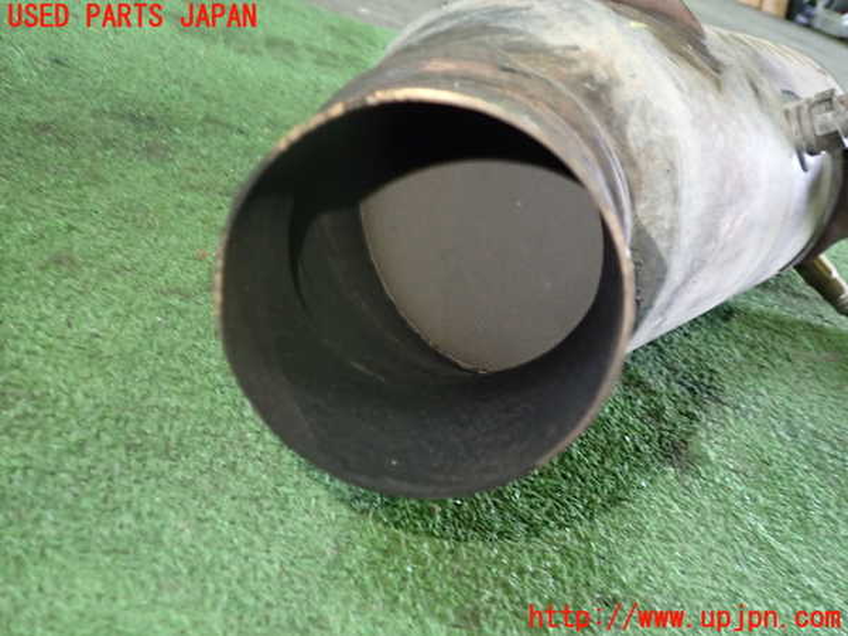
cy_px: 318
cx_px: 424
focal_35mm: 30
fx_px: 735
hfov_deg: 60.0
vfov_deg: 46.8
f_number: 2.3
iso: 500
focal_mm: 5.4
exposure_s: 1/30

...

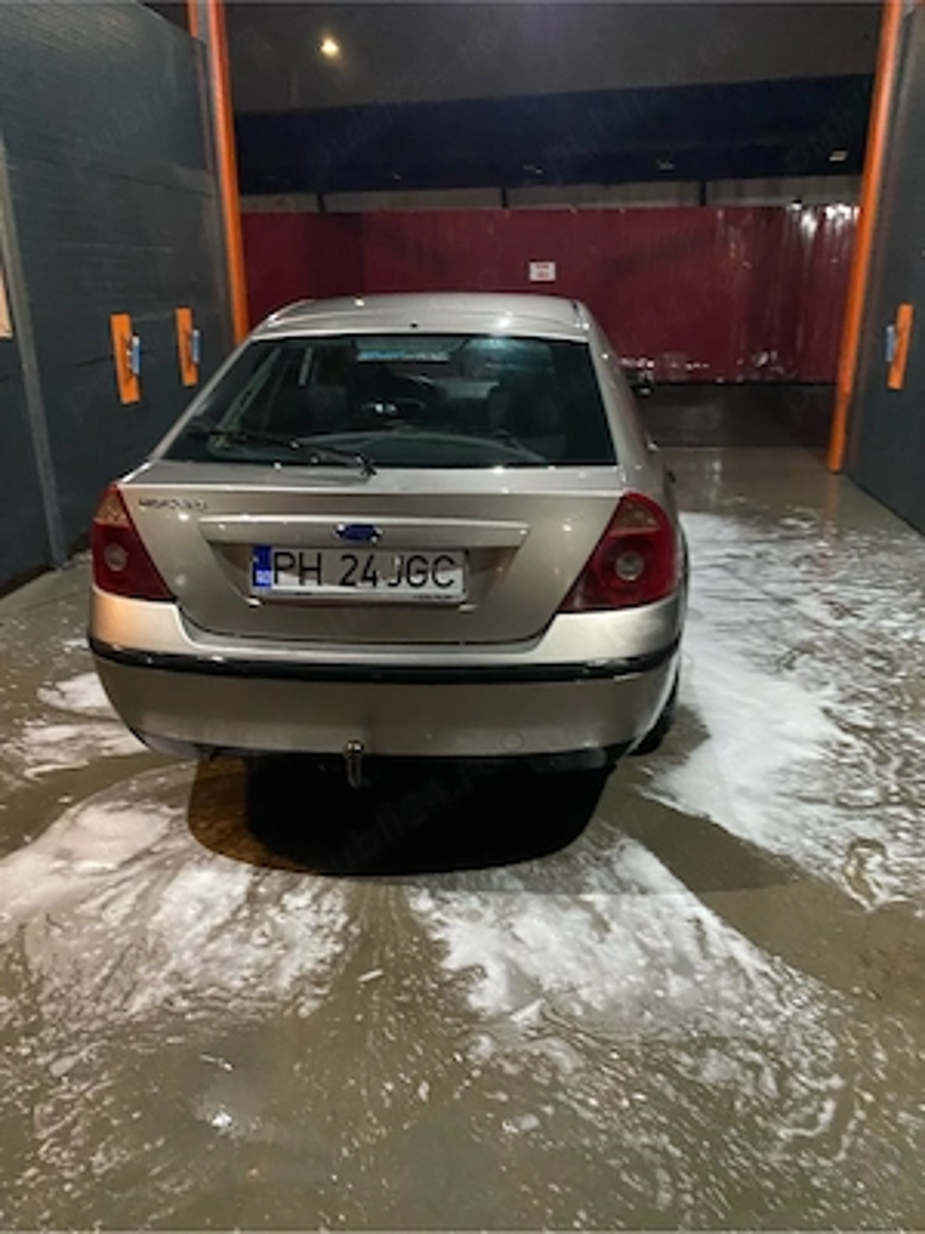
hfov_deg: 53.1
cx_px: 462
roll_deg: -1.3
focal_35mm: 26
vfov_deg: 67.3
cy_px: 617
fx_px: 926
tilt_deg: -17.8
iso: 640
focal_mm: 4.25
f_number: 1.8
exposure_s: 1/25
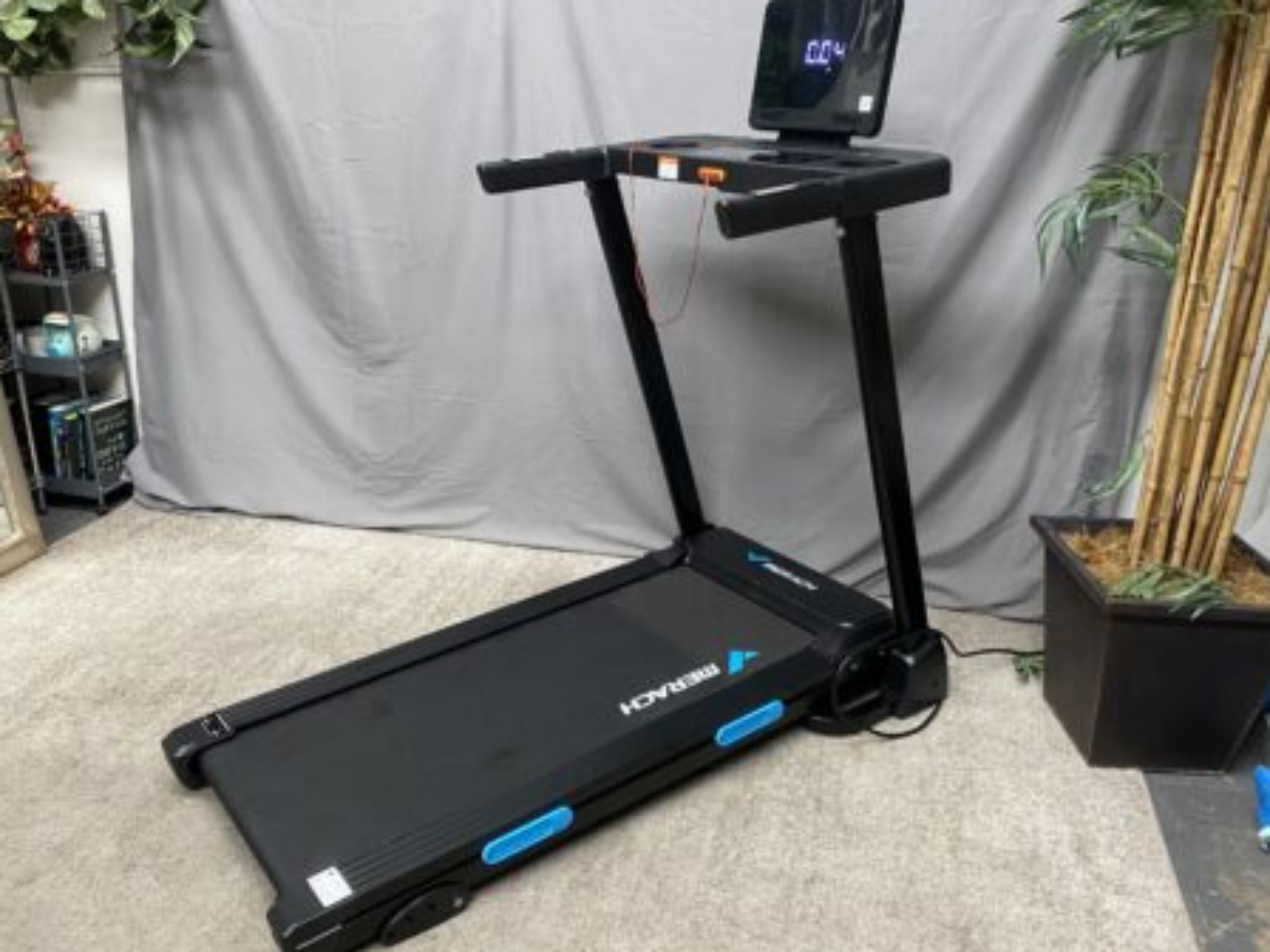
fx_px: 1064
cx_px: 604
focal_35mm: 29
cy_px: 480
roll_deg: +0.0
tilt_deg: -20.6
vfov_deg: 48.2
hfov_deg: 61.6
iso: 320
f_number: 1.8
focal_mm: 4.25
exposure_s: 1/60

§ **TASK BRIEF**: Lines from the one above containing "tilt_deg: -17.8" down to the one containing "exposure_s: 1/60" should be transcribed exactly, with both ends kept and no pictures.

§ **WRITTEN RESPONSE**:
tilt_deg: -17.8
iso: 640
focal_mm: 4.25
f_number: 1.8
exposure_s: 1/25
fx_px: 1064
cx_px: 604
focal_35mm: 29
cy_px: 480
roll_deg: +0.0
tilt_deg: -20.6
vfov_deg: 48.2
hfov_deg: 61.6
iso: 320
f_number: 1.8
focal_mm: 4.25
exposure_s: 1/60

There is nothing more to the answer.